The two unfounded fears at hand were concerns that rising exports of U.S. LNG would a) cause domestic prices to rise for consumers, and b) would result in higher emissions than alternative energy sources. As the Wall Street Journal notes, a draft of that 2023 study “shows that increased U.S. LNG exports would have negligible effects on domestic prices while modestly reducing global greenhouse gas emissions. The latter is largely because U.S. LNG exports would displace coal in power production and gas exports from other countries such as Russia.”

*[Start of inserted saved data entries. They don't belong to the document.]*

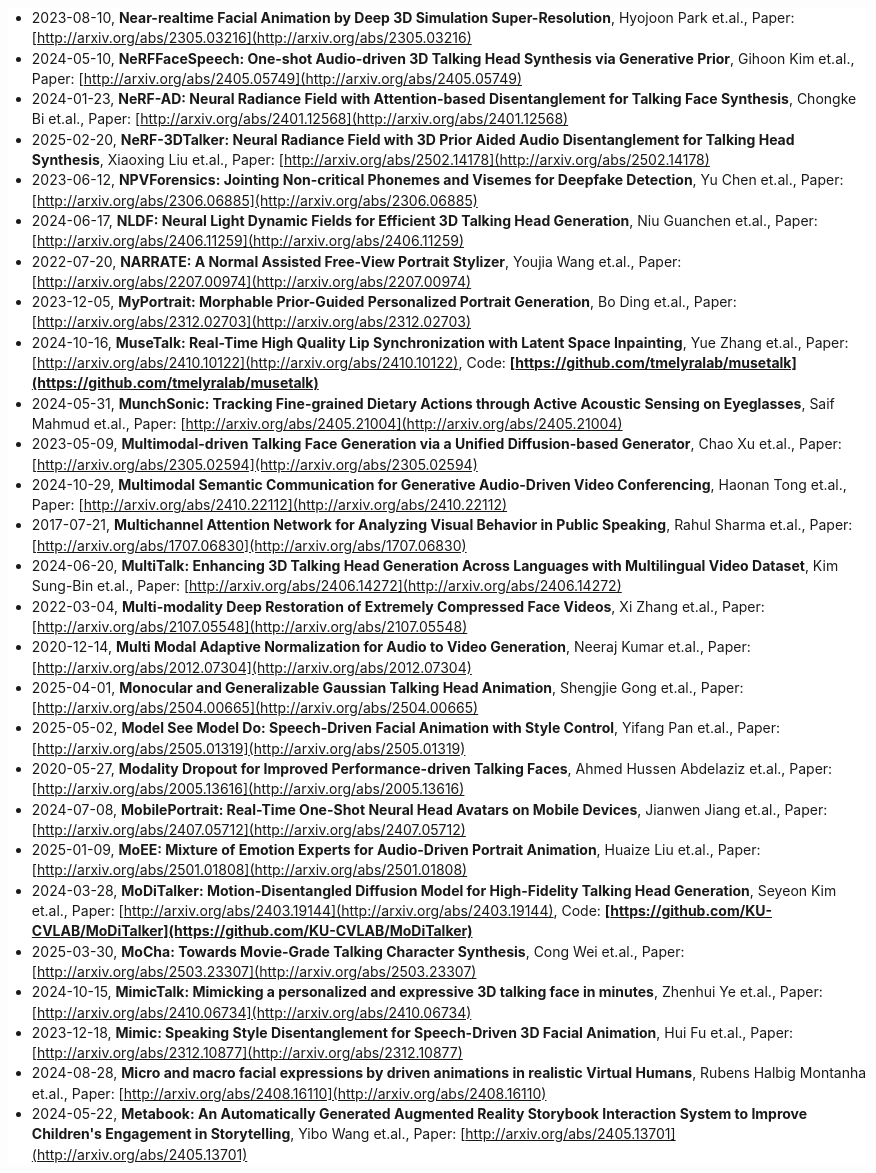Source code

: - 2023-08-10, **Near-realtime Facial Animation by Deep 3D Simulation Super-Resolution**, Hyojoon Park et.al., Paper: [http://arxiv.org/abs/2305.03216](http://arxiv.org/abs/2305.03216)
- 2024-05-10, **NeRFFaceSpeech: One-shot Audio-driven 3D Talking Head Synthesis via Generative Prior**, Gihoon Kim et.al., Paper: [http://arxiv.org/abs/2405.05749](http://arxiv.org/abs/2405.05749)
- 2024-01-23, **NeRF-AD: Neural Radiance Field with Attention-based Disentanglement for Talking Face Synthesis**, Chongke Bi et.al., Paper: [http://arxiv.org/abs/2401.12568](http://arxiv.org/abs/2401.12568)
- 2025-02-20, **NeRF-3DTalker: Neural Radiance Field with 3D Prior Aided Audio Disentanglement for Talking Head Synthesis**, Xiaoxing Liu et.al., Paper: [http://arxiv.org/abs/2502.14178](http://arxiv.org/abs/2502.14178)
- 2023-06-12, **NPVForensics: Jointing Non-critical Phonemes and Visemes for Deepfake Detection**, Yu Chen et.al., Paper: [http://arxiv.org/abs/2306.06885](http://arxiv.org/abs/2306.06885)
- 2024-06-17, **NLDF: Neural Light Dynamic Fields for Efficient 3D Talking Head Generation**, Niu Guanchen et.al., Paper: [http://arxiv.org/abs/2406.11259](http://arxiv.org/abs/2406.11259)
- 2022-07-20, **NARRATE: A Normal Assisted Free-View Portrait Stylizer**, Youjia Wang et.al., Paper: [http://arxiv.org/abs/2207.00974](http://arxiv.org/abs/2207.00974)
- 2023-12-05, **MyPortrait: Morphable Prior-Guided Personalized Portrait Generation**, Bo Ding et.al., Paper: [http://arxiv.org/abs/2312.02703](http://arxiv.org/abs/2312.02703)
- 2024-10-16, **MuseTalk: Real-Time High Quality Lip Synchronization with Latent Space Inpainting**, Yue Zhang et.al., Paper: [http://arxiv.org/abs/2410.10122](http://arxiv.org/abs/2410.10122), Code: **[https://github.com/tmelyralab/musetalk](https://github.com/tmelyralab/musetalk)**
- 2024-05-31, **MunchSonic: Tracking Fine-grained Dietary Actions through Active Acoustic Sensing on Eyeglasses**, Saif Mahmud et.al., Paper: [http://arxiv.org/abs/2405.21004](http://arxiv.org/abs/2405.21004)
- 2023-05-09, **Multimodal-driven Talking Face Generation via a Unified Diffusion-based Generator**, Chao Xu et.al., Paper: [http://arxiv.org/abs/2305.02594](http://arxiv.org/abs/2305.02594)
- 2024-10-29, **Multimodal Semantic Communication for Generative Audio-Driven Video Conferencing**, Haonan Tong et.al., Paper: [http://arxiv.org/abs/2410.22112](http://arxiv.org/abs/2410.22112)
- 2017-07-21, **Multichannel Attention Network for Analyzing Visual Behavior in Public Speaking**, Rahul Sharma et.al., Paper: [http://arxiv.org/abs/1707.06830](http://arxiv.org/abs/1707.06830)
- 2024-06-20, **MultiTalk: Enhancing 3D Talking Head Generation Across Languages with Multilingual Video Dataset**, Kim Sung-Bin et.al., Paper: [http://arxiv.org/abs/2406.14272](http://arxiv.org/abs/2406.14272)
- 2022-03-04, **Multi-modality Deep Restoration of Extremely Compressed Face Videos**, Xi Zhang et.al., Paper: [http://arxiv.org/abs/2107.05548](http://arxiv.org/abs/2107.05548)
- 2020-12-14, **Multi Modal Adaptive Normalization for Audio to Video Generation**, Neeraj Kumar et.al., Paper: [http://arxiv.org/abs/2012.07304](http://arxiv.org/abs/2012.07304)
- 2025-04-01, **Monocular and Generalizable Gaussian Talking Head Animation**, Shengjie Gong et.al., Paper: [http://arxiv.org/abs/2504.00665](http://arxiv.org/abs/2504.00665)
- 2025-05-02, **Model See Model Do: Speech-Driven Facial Animation with Style Control**, Yifang Pan et.al., Paper: [http://arxiv.org/abs/2505.01319](http://arxiv.org/abs/2505.01319)
- 2020-05-27, **Modality Dropout for Improved Performance-driven Talking Faces**, Ahmed Hussen Abdelaziz et.al., Paper: [http://arxiv.org/abs/2005.13616](http://arxiv.org/abs/2005.13616)
- 2024-07-08, **MobilePortrait: Real-Time One-Shot Neural Head Avatars on Mobile Devices**, Jianwen Jiang et.al., Paper: [http://arxiv.org/abs/2407.05712](http://arxiv.org/abs/2407.05712)
- 2025-01-09, **MoEE: Mixture of Emotion Experts for Audio-Driven Portrait Animation**, Huaize Liu et.al., Paper: [http://arxiv.org/abs/2501.01808](http://arxiv.org/abs/2501.01808)
- 2024-03-28, **MoDiTalker: Motion-Disentangled Diffusion Model for High-Fidelity Talking Head Generation**, Seyeon Kim et.al., Paper: [http://arxiv.org/abs/2403.19144](http://arxiv.org/abs/2403.19144), Code: **[https://github.com/KU-CVLAB/MoDiTalker](https://github.com/KU-CVLAB/MoDiTalker)**
- 2025-03-30, **MoCha: Towards Movie-Grade Talking Character Synthesis**, Cong Wei et.al., Paper: [http://arxiv.org/abs/2503.23307](http://arxiv.org/abs/2503.23307)
- 2024-10-15, **MimicTalk: Mimicking a personalized and expressive 3D talking face in minutes**, Zhenhui Ye et.al., Paper: [http://arxiv.org/abs/2410.06734](http://arxiv.org/abs/2410.06734)
- 2023-12-18, **Mimic: Speaking Style Disentanglement for Speech-Driven 3D Facial Animation**, Hui Fu et.al., Paper: [http://arxiv.org/abs/2312.10877](http://arxiv.org/abs/2312.10877)
- 2024-08-28, **Micro and macro facial expressions by driven animations in realistic Virtual Humans**, Rubens Halbig Montanha et.al., Paper: [http://arxiv.org/abs/2408.16110](http://arxiv.org/abs/2408.16110)
- 2024-05-22, **Metabook: An Automatically Generated Augmented Reality Storybook Interaction System to Improve Children's Engagement in Storytelling**, Yibo Wang et.al., Paper: [http://arxiv.org/abs/2405.13701](http://arxiv.org/abs/2405.13701)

An energy secretary and climate advisor interested in seeking truth based on science would have made that 2023 study public, and the “pause” would have been a short-lived, temporary thing. Instead, the Biden officials decided to try to bury this inconvenient truth, causing the “pause” to endure right through the final day of the Biden regime with a clear intention of turning it into permanent policy had Kamala Harris and her “summer of joy” campaign managed to prevail on Nov. 5.
Fortunately for the country, voters chose more wisely, and President Trump included ending this deceitful “pause” exercise as part of his Day One agenda. No autopen was involved.
So, the thing is resolved in favor of truth and common sense now, but it is important to understand exactly what was at stake here, exactly how important an industry these Biden officials were trying to freeze in place.
In an interview on Fox News Monday, current Energy Secretary Chris Wright did just that, pointing out that, fifteen years ago, America was “the largest importer of natural gas in the world. Today, we’re the largest exporter.”
He went onto add that, “the Biden administration put a pause on LNG exports 14 months ago, January of 2024, sending a message to the world that maybe the US isn’t going to continue to grow our exports. Think of the extra leverage that gives Russia, the extra fear that gives the Europeans or the Asians that are dying for more American energy.”
Then, Wright supplied the kicker: “They did this in spite of their own study that showed increasing LNG exports would reduce greenhouse gas emissions and have a negligible impact on price.” It was an effort, Wright concludes, to kill what he says is “America’s greatest energy advantage.”
This incident is a stain on the Biden administration and its senior leaders. The stain becomes more indelible when we remember that, when asked by Speaker Mike Johnson why he had signed that order, Joe Biden himself had no memory of doing so, telling Johnson, “I didn’t do that.”
Sadly, we know now there’s a good chance Mr. Biden was telling the speaker the truth. But someone did it, and it’s a travesty.
David Blackmon is an energy writer and consultant based in Texas. He spent 40 years in the oil and gas business, where he specialized in public policy and communications.